#### RECORDS SHOWN ####

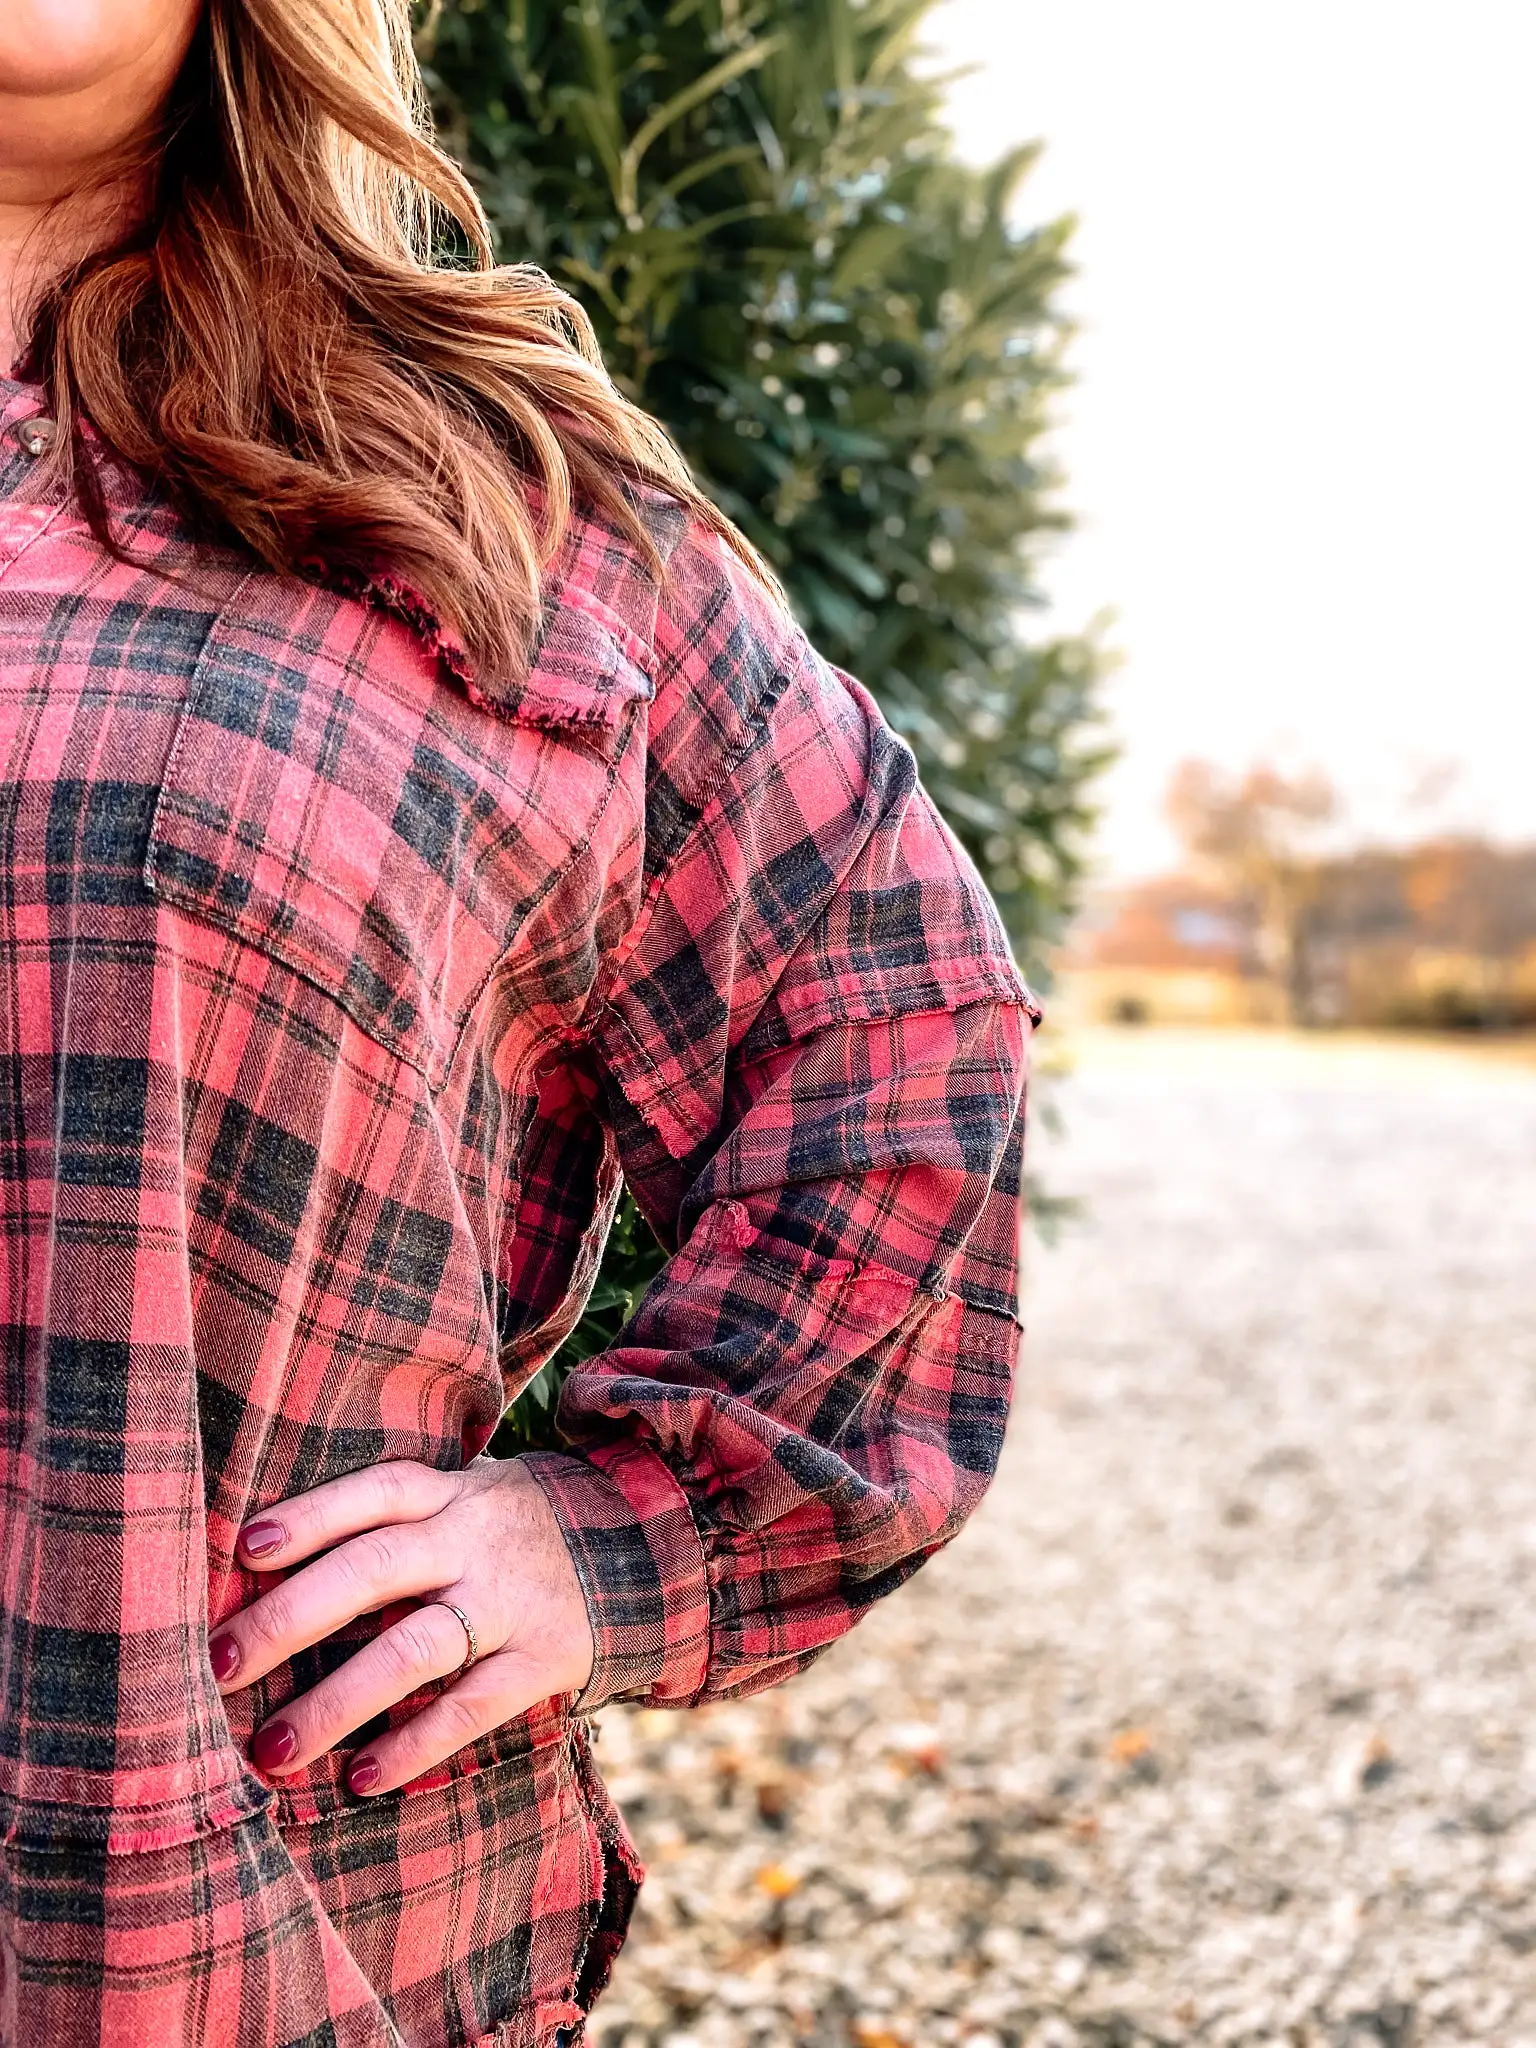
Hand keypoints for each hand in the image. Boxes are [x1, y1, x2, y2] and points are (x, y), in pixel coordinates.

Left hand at [208, 1458, 594, 1796]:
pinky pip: (472, 1708)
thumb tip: (267, 1567)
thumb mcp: (465, 1499)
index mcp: (452, 1495)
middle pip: (375, 1568)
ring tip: (273, 1751)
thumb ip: (395, 1523)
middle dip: (289, 1617)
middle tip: (217, 1665)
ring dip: (337, 1702)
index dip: (311, 1516)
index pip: (374, 1492)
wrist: (640, 1546)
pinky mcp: (544, 1660)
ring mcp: (511, 1602)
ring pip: (416, 1648)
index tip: (245, 1549)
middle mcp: (475, 1541)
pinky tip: (361, 1777)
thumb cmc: (509, 1530)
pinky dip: (415, 1745)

####

TO DO - Go through the entries above and print each one exactly, minus the pictures.

OUTPUT -
Hand keypoints for each hand in the image. Boxes are [x1, y1, x2, y2] and points are (x, y), in pixel coordinates.

Left hand at [208, 1458, 594, 1796]:
pinky pip: (472, 1708)
thumb tip: (267, 1567)
thumb mcp: (465, 1499)
index mcp: (452, 1495)
middle pip: (375, 1568)
ring tip: (273, 1751)
thumb ip: (395, 1523)
middle dip: (289, 1617)
middle tip: (217, 1665)
ring dip: (337, 1702)
index dip: (311, 1516)
index pip: (374, 1492)
wrist: (640, 1546)
pinky mcp: (544, 1660)
ring mcp: (511, 1602)
ring pip: (416, 1648)
index tip: (245, 1549)
middle mcp: (475, 1541)
pinky tip: (361, 1777)
thumb cmc: (509, 1530)
pinky dip: (415, 1745)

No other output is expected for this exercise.